The light emitting and receiving device structure according to a third aspect of the present invention comprises an one-piece light projection and receiving lens having a light projection lens unit formed on a part of the light receiving lens unit, which is secured to the opening of the package.
In the light emitting and receiving device structure, the light receiving lens unit of the one-piece light projection and receiving lens is fitted into the entire opening of the package, the light projection lens unit being formed on a part of the light receiving lens unit, thereby making it possible to converge the emitted beam of light and the return beam of light even in the high-density device configuration. In the device structure, an optical axis of the emitted beam of light is placed in close proximity to an optical axis of the return beam of light. Further, the light projection lens can be set up in a space for setting up the light receiving lens, and the space for setting up the optical system becomes smaller by dispensing with a space which would otherwise be required therefor. In addition, the weight becomes lighter.
The light emitting and receiving device structure according to a fourth aspect of the present invention includes the pedestal member composed of a heat sink.
In the light emitting and receiving device structure, since the pedestal member is composed of the heat sink, the pedestal member has a dual function as a pedestal for cubic arrangement of the light emitting element and the light receiving element and as means for cooling the devices, thus realizing an advanced function (additional cooling function) while maintaining its miniature size.
The light emitting and receiving device structure according to a fifth aspect of the present invention comprises a plurality of leads that extend through the bottom plate and protrude in a ring space between an outer circumference of the pedestal member and an inner circumference of the package, respective leads being connected to electrodes of the light emitting element and the light receiving element.

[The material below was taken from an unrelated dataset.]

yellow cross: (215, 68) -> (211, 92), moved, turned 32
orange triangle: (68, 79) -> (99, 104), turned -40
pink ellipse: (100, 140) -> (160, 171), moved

In the light emitting and receiving device structure, by placing the pedestal member protrudingly on the bottom plate, the ring space is formed between the inner circumference of the package and the outer circumference of the pedestal member. By letting the plurality of leads that extend through the bottom plate protrude into the ring space, the leads can be placed at any position in the circular direction, thus making effective use of the ring space possible. This allows electrical connections while maintaining the miniaturization of the package without providing for a space exclusively for lead connections.

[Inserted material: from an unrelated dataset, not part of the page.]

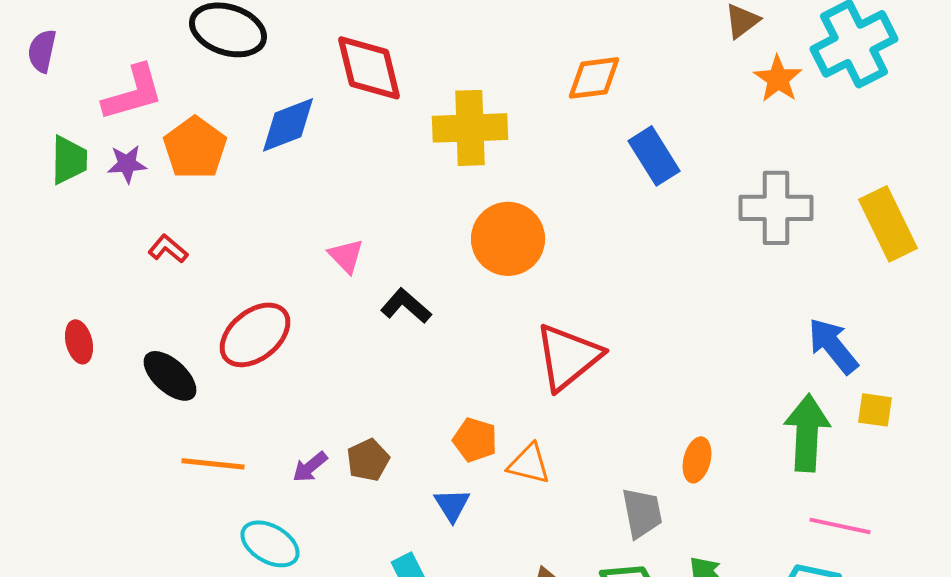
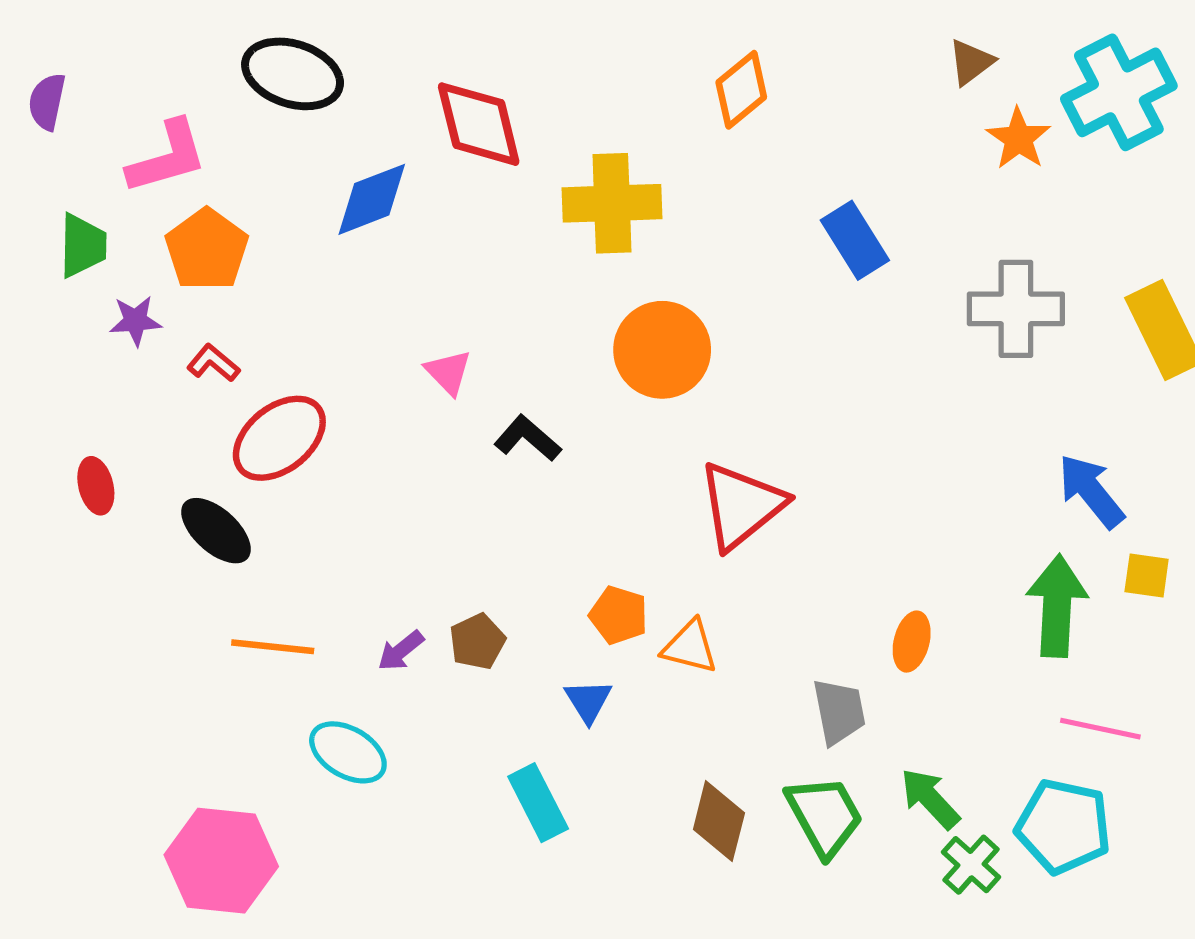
orange diamond: (594, 78) -> (741, 90), moved, turned -32
orange pentagon: (195, 148) -> (207, 249), moved
purple star: (127, 164) -> (135, 321), moved
red ellipse: (255, 335) -> (279, 438), moved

In accordance with the light emitting and receiving device structure of the present invention, the pedestal member is protrudingly disposed on the bottom plate of the cylindrical package having a bottom, the light receiving element being secured to the front end surface of the pedestal member and the light emitting element being secured to the side face of the pedestal member, hence, as compared with a case of using each surface (the front end surface and the side face) of the cubic pedestal member for a space of mounting each device, for example, juxtaposing the light emitting element and the light receiving element on the bottom plate of the package, the outer diameter of the package is made small to enable high-density accommodation. Namely, it is possible to make a compact structure, hence the package can be made smaller. Use of the structure for disposing the devices in this manner makes it possible to place the optical axis of the emitted beam of light in close proximity to the optical axis of the return beam of light, and the light projection lens can be disposed on the region of the light receiving lens, whereby it is possible to produce an one-piece light emitting and light receiving structure jointly using a medium, resulting in the lightweight light emitting and receiving device.